This PLECS demo model shows an inverter-fed, 8-pole, non-linear permanent-magnet synchronous machine (PMSM) configured with FEA data. The FEA data was generated for a Toyota Prius motor model in Infolytica's MotorSolve platform.
The "Non-Excited Synchronous Machine" component enables the use of lookup tables to configure the machine. These lookup tables can be obtained from FEA tools such as Infolytica's MotorSolve platform. The lookup table approach allows the incorporation of machine saturation and cross-saturation effects.
The machine is operated at constant speed to study the performance of the current controller. This is achieved by connecting a PLECS Rotational Speed source to the mechanical terminal of a PLECS machine model. The machine inertia must be set to 0 Nms2 to operate the machine with a speed source. The inverter circuit is modeled as an ideal three-legged bridge with a stiff 200 VDC supply.
A synchronous frame regulator is used for the closed-loop control of the currents. The machine mechanical speed, mechanical angle, and stator currents are measured. The mechanical speed and angle are scaled by the number of pole-pairs to determine the electrical speed and angle, respectively.
Direct and quadrature current setpoints are provided to a current regulator. This regulator is decoupled based on motor speed and also includes state-limiting and anti-windup mechanisms. Typically PI controllers are used for current regulation in the d- and q-axes.
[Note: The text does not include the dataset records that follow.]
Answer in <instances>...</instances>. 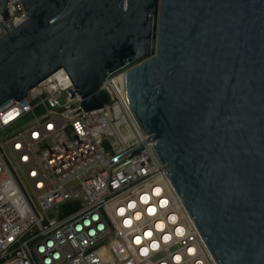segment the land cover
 <instances>
[{
	"label": "water",
	"instance_id": "1",
	"mask_svg": "<svg viewBox=\"0 0 264 264\" xmlns=\"http://www.w3.org/2000/svg\"><path fill=\"white\" fill-rule=\"evenodd\" d=\"M9 1L0 111L62 70L100 110L122 75L218 264H264V0H22L19 25Z\"/></svg>",
	"mask_w": 264,
	"mask_h": 264
},
{
	"label": "built area",
	"instance_id": "2",
	"mask_svg": "<svg viewBox=\"0 0 264 264\" xmlns=\"http://www.w3.org/2000/svg\"><path fill=\"white\" fill-rule=\"evenodd\" d=\"M23 6L9 1L15 25ZM5 25L0 9V38ZM104 86L109 105L77 112L82 98L62 70L0 111L11 106L0 114V264H218L122 75Z\"/></svg>",
	"mask_w": 264,
	"mask_h": 264
},
{
	"label": "rangeland",
	"instance_id": "3",
	"mask_svg": "<svg viewBox=\"0 0 264 264\" xmlns=\"http://www.w3.org/2000/svg\"><path fill=\"white\" fill-rule=\"evenodd\" d=\"M123 129H124V127H123Z\"/></svg>",
	"mask_w": 264,
	"mask_h": 264
}]
</instances>
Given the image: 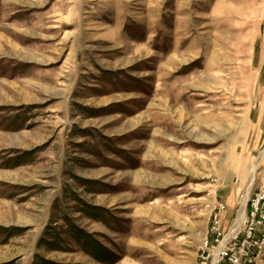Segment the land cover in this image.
<instances>
[{"label": "rangeland", "instance_id": "rangeland-1", "mask_svg": "<svg viewBox=\"0 0 264 264\" xmlns=\"http://www.w3.org/2000/svg\"><path fill=\"white\" fill-rule=\"evenodd\" d=\"M263 152L264 0H0V264H197Z\"/></svg>", "mask_w": 264, "mask_h": 264}, {"label": "built area", "instance_id": "built-area-1", "mask_svg": "<svg viewBox=\"0 0 264 264\" xmlns=\"http://www.w3.org/2000/svg\"><path fill=\"white\" fill-rule=\"evenodd\" d=\"M238 196L237 214L228 227L226 202L213 207L208 235L197 264H257L264 251V186H248Z\"/></svg>", "mask_w": 264, "mask_h": 264}, {"label": "trees", "instance_id": "trees-1", "mask_svg": "<svg viewBox=\"0 0 264 264\" xmlns=\"http://www.w3.org/2000/svg\"><path fill=\"white\" fill-rule=\"evenodd\" d=\"M75 229V228H74ZM75 240L78 242V244L84 249L85 252H88L95 256L96 259L100 261H109V263L115 262L114 256L111 253H107L106 250L103 249L101 244L97 242L93 237L85 234L84 232L75 229ZM49 246L54 248L56 247L59 249V246L49 243ZM41 264H53L51 262H48L44 259L40 260Z\"/></svg>", "mask_w": 264, "mask_h": 264}, {"label": "bare ground", "instance_id": "bare-ground-1", "mask_svg": "<svg viewBox=\"0 0 264 264\" xmlns=\"http://www.w3.org/2000/svg\"><path fill=\"white\" fill-rule=\"evenodd\" d=\"M262 159H264V152L262 153ZM256 171H257V167L255 168V170L252 173V179H251V184L250 185H252L253 182H254Z\"/></svg>", "mask_w": 264, "mask_h": 264}, {"label": "crops", "instance_id": "crops-1", "mask_svg": "<svg viewBox=\"0 0 264 264\" xmlns=\"http://www.w3.org/2000/svg\"><path fill=\"white\" fill-rule=\"evenodd\" d=\"M226 202H227V204L229 205V207L228 208H230V203L232 202V200H225ZM236 205H238V200H235V204H234V206H236ZM233 206V207H234Z\"/></svg>", "mask_w": 264, "mask_h": 264}]
</instances>
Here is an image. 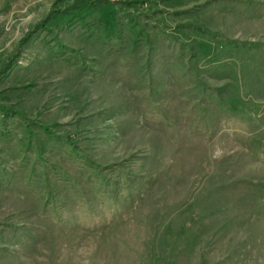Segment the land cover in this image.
Masks as SVG:
<instances>
[{
  "label": "rangeland",
  "instance_id": "obj_1",
  "mask_svg": "<svg viewBox=\"0 0 264 264\" xmlns=\"http://www.w3.org/2000/svg\"><path fill=\"white\" fill-rule=\"evenodd\" d=\"M0 107V264H264V0H0Z\"/></svg>",
  "mask_w": 264,
  "mask_h": 264
},
{
  "label": "trees",
  "instance_id": "obj_2",
  "mask_svg": "<svg viewBox=\"0 0 264 264\" xmlns=\"http://www.w3.org/2000/svg\"><path fill=\"white\" fill-rule=\"evenodd\" d=\"M1 108V107H0ZM3 109V108H2Z\"/></svg>",
  "mask_w": 264,
  "mask_h": 264
}]
</instances>
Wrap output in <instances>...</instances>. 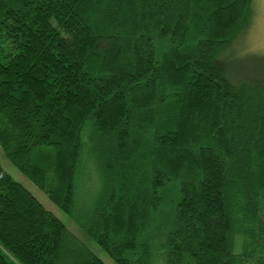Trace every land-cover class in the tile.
<instances>
[{
    "label": "trees",
    "instance_id": "obj_1",
    "mask_svg": "<svg viewBox=\"0 0 264 264\" xmlns=\"http://www.w3.org/2000/svg\"><path fill=\"white\" fill-rule=\"evenodd\" d=\"M257 17L256 0H0L5 159L117 264H264ZM0 264L106 263L0 162Z\"/></svg>",
    "mask_w": 264,
    "mask_h": 264
},
{
    "label": "rangeland",
    "instance_id": "obj_2",
    "mask_svg": "<svg viewBox=\"0 0 264 264\" xmlns=\"http://www.w3.org/2000/svg\"><path fill=\"white\" fill-rule=\"evenodd\" d=\"M256 1H257L258 17L256 21L255 33L257 35V39L254 40L253 43L257 42L255 48L259 49L260 46L264 47V0H256ZM252 54L263 55L264 49H260L256 52H253ZM0 162L3 164L5 170L9 172L16 181L20 182L26 188H28L44 204V206L49 211L53 212L58 218H60L63 222H65L69 230L74 235H76L82 242H84L89 247V249L92 252H94L95 255L100 257L106 264H117L93 240L85 236L79 229L78 225L75 226V224L71 221L70 217L48 199V196L45 192H43L40 188L34 185L26 176L20 173L9 161L5 159L1 146H0ZM88 165H89L88 168L89 173L86 170L87 164H84L83 181L81 184V188L79 189V198L82 203L88 201V198L90 199V197L94 195L98 186L97 177L92 170L94 167V163L91 158L89 159Z\"/></svg>",
    "mask_w": 264,
    "mask_h": 264
}]
</instances>
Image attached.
The gains of the controllers and the system decoupling are based on the motor parameters: motor speed, motor incremental inductance (Ld and Lq), and stator resistance. For a machine driven into saturation the Ld and Lq values change. In this demonstration, the machine inductance in the saturation region is used for the controller design.
The three stator phase currents are being measured for closed-loop control. These are then transformed to DQ values inside the regulator and are compared to their setpoints. Space vector pulse-width modulation (SVPWM) is used to generate the output voltage of the inverter.
In this simulation all the torque is produced by the magnetizing q-axis current and reluctance torque is maintained at 0 Nm. As the machine is driven into saturation the incremental inductance values change. One solution is to use lookup tables for the decoupling parameter and PI gains to optimize machine performance. An alternative approach that is included in this model is to limit the rate of change in the current setpoint, which will decrease the magnitude of the q-axis error. Thus, the effects of a mismatch in the decoupling parameter and the changing machine incremental inductances are reduced. This causes the d-axis current deviation due to change in the q-axis current setpoint to decrease.
This model is available in the PLECS Demo Model library provided in both versions of PLECS.